CARDIAC’s services are active in schools in all 55 West Virginia counties and have reached more than 100,000 students since its inception. In 2007, the U.S. Department of Health and Human Services gave the project a national Innovation in Prevention Award for its success in addressing chronic diseases and promoting healthier lifestyles.
“It is difficult for me to imagine a more powerful educator and mentor for healthcare providers than Dr. Neal. I have had the distinct privilege of not only working with Bill but constantly learning from him for the past 30 years. He is the epitome of teaching by example and is as patient and compassionate a teacher as he is a physician,” Larry Rhodes, M.D., chair and professor in the Department of Pediatrics and director of the WVU Institute for Community and Rural Health, said.
“Although he has an international reputation as a leader in healthcare, Bill has the ability to make everyone feel comfortable and important to him.
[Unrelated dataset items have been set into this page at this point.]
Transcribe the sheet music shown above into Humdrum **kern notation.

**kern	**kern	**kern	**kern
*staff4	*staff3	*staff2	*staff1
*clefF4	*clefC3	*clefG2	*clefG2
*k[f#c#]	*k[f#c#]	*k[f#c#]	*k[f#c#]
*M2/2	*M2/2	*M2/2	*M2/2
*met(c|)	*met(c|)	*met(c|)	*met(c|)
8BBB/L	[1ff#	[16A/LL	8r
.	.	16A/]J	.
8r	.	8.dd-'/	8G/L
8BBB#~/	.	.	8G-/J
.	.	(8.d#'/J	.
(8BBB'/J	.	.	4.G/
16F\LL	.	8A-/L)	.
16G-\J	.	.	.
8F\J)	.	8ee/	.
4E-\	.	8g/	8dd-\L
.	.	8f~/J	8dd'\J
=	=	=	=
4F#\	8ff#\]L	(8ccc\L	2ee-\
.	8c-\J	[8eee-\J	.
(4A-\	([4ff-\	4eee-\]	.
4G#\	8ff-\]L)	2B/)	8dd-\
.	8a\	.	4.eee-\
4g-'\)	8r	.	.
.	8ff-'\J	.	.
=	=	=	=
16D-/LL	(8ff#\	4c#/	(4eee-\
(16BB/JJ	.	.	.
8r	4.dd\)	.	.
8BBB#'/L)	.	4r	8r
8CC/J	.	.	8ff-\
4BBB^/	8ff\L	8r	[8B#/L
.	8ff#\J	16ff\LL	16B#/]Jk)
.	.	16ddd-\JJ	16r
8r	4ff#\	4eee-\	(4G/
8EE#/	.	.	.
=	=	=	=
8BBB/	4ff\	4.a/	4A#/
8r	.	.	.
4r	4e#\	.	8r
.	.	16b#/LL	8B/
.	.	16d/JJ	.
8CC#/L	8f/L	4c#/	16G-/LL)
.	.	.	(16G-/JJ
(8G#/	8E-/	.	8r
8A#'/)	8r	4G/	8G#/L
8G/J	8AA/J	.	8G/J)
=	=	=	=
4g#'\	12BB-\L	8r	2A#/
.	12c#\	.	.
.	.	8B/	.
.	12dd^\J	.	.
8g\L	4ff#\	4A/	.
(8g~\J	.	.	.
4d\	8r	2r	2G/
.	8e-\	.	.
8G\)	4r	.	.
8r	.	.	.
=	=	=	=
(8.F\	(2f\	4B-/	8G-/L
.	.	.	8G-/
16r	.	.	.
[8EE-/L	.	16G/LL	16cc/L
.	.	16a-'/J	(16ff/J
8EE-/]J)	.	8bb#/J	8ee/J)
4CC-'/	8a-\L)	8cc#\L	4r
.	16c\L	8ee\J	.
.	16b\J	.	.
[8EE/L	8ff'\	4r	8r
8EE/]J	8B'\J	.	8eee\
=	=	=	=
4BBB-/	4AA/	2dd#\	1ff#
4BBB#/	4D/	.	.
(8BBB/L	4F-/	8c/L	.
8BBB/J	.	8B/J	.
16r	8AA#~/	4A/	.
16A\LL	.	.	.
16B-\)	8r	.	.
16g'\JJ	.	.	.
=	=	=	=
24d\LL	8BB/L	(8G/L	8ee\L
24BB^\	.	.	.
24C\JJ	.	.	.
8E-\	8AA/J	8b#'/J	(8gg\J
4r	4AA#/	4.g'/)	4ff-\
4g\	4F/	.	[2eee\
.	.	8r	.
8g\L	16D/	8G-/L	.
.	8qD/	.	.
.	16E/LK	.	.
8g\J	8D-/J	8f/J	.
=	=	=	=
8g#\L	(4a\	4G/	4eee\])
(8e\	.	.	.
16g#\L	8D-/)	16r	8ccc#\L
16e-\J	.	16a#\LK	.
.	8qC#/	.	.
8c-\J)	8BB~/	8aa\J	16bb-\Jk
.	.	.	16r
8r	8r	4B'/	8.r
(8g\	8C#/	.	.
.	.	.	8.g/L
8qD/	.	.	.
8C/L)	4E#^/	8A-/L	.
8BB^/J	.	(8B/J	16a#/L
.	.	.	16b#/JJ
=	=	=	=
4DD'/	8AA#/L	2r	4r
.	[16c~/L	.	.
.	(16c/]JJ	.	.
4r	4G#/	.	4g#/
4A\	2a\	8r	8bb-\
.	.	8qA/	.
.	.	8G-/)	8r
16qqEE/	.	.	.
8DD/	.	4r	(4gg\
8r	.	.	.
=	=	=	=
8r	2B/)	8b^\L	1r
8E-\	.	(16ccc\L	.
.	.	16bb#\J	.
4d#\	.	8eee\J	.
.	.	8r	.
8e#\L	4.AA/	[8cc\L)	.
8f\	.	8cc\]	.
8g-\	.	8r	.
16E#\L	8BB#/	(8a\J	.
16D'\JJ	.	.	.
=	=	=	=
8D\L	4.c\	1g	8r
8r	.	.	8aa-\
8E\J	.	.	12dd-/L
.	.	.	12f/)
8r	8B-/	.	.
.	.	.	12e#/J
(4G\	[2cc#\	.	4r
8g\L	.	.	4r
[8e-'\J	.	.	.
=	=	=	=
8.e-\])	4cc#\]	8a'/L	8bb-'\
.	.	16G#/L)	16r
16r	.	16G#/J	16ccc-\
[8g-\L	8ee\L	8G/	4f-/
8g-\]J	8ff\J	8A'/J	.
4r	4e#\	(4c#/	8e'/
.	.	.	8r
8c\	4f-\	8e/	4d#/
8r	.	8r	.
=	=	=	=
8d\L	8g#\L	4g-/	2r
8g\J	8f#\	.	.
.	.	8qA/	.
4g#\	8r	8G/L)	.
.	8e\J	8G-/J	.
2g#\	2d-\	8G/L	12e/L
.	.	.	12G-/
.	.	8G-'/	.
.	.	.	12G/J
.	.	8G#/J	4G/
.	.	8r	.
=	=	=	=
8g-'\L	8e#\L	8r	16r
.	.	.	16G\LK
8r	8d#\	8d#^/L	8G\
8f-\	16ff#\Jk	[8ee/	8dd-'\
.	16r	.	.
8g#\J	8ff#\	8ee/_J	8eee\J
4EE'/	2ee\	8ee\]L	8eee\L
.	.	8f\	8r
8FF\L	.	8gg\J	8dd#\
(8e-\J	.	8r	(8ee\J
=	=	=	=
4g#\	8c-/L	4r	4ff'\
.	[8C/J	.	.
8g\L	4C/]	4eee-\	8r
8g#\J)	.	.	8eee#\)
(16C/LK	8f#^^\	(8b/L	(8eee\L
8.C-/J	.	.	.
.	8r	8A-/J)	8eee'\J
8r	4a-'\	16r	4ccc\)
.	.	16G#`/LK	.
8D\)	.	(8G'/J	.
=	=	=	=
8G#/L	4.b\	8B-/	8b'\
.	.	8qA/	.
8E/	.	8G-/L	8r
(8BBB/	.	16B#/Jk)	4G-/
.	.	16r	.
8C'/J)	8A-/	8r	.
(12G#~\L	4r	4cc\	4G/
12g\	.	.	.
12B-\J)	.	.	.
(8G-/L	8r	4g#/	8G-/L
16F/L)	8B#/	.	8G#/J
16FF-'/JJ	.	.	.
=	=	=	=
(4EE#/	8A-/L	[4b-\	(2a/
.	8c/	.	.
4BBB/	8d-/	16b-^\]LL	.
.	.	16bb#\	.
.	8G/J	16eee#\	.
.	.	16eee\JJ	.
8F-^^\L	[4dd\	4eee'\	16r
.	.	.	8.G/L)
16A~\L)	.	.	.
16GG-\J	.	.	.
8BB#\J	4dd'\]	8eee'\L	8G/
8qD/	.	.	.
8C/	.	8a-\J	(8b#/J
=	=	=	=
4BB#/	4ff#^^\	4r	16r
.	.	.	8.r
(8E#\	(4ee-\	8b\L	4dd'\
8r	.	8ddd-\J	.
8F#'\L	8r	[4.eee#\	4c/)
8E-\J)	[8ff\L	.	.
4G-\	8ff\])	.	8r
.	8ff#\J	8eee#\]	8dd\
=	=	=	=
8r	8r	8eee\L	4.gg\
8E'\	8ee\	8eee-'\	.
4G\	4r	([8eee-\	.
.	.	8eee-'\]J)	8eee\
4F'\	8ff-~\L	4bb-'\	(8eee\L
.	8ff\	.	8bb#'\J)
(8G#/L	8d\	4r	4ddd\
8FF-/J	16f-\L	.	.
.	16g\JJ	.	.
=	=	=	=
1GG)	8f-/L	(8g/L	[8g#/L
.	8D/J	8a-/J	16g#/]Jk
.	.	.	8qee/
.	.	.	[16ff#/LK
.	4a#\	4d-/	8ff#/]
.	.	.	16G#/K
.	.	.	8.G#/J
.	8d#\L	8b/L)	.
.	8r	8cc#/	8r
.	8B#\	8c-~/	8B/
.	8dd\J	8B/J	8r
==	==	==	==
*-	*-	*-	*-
The patients and families he has touched throughout the years could fill volumes with personal testimonies of the compassionate care he has provided. The health of the children of West Virginia has benefited immensely both directly and indirectly from the four decades of Dr. Neal’s service to the state.”
Neal didn’t plan to return to West Virginia after graduating from the WVU School of Medicine in 1966 as he wasn’t sure the opportunity for a budding physician would be available. But, after completing military service and residency and fellowship training, he found himself missing the mountains and the people of West Virginia. In 1974, the Huntington native returned home and joined the WVU faculty.
The decision to return, he said, is one that he has never regretted. Eleven years after his return, Neal became chair of the WVU Department of Pediatrics.
A native of Huntington, Neal graduated from Xavier University in Cincinnati, then earned his medical degree at WVU, where he was the first recipient of the Edward Van Liere Award for medical student research. He continued his training at Milwaukee County General Hospital and studied pediatric cardiology at the University of Minnesota.
Neal also staffs the Pediatric Lipid Clinic in Morgantown and outreach clinics in Beckley, Huntington, Lewisburg, Princeton, and Wheeling. He will continue to be involved in the CARDIAC Program.
Photo caption: Dr. Larry Rhodes (left) and Dr. Bill Neal pose for a photo during an event celebrating Neal’s retirement from the WVU School of Medicine after 40 years of dedicated service.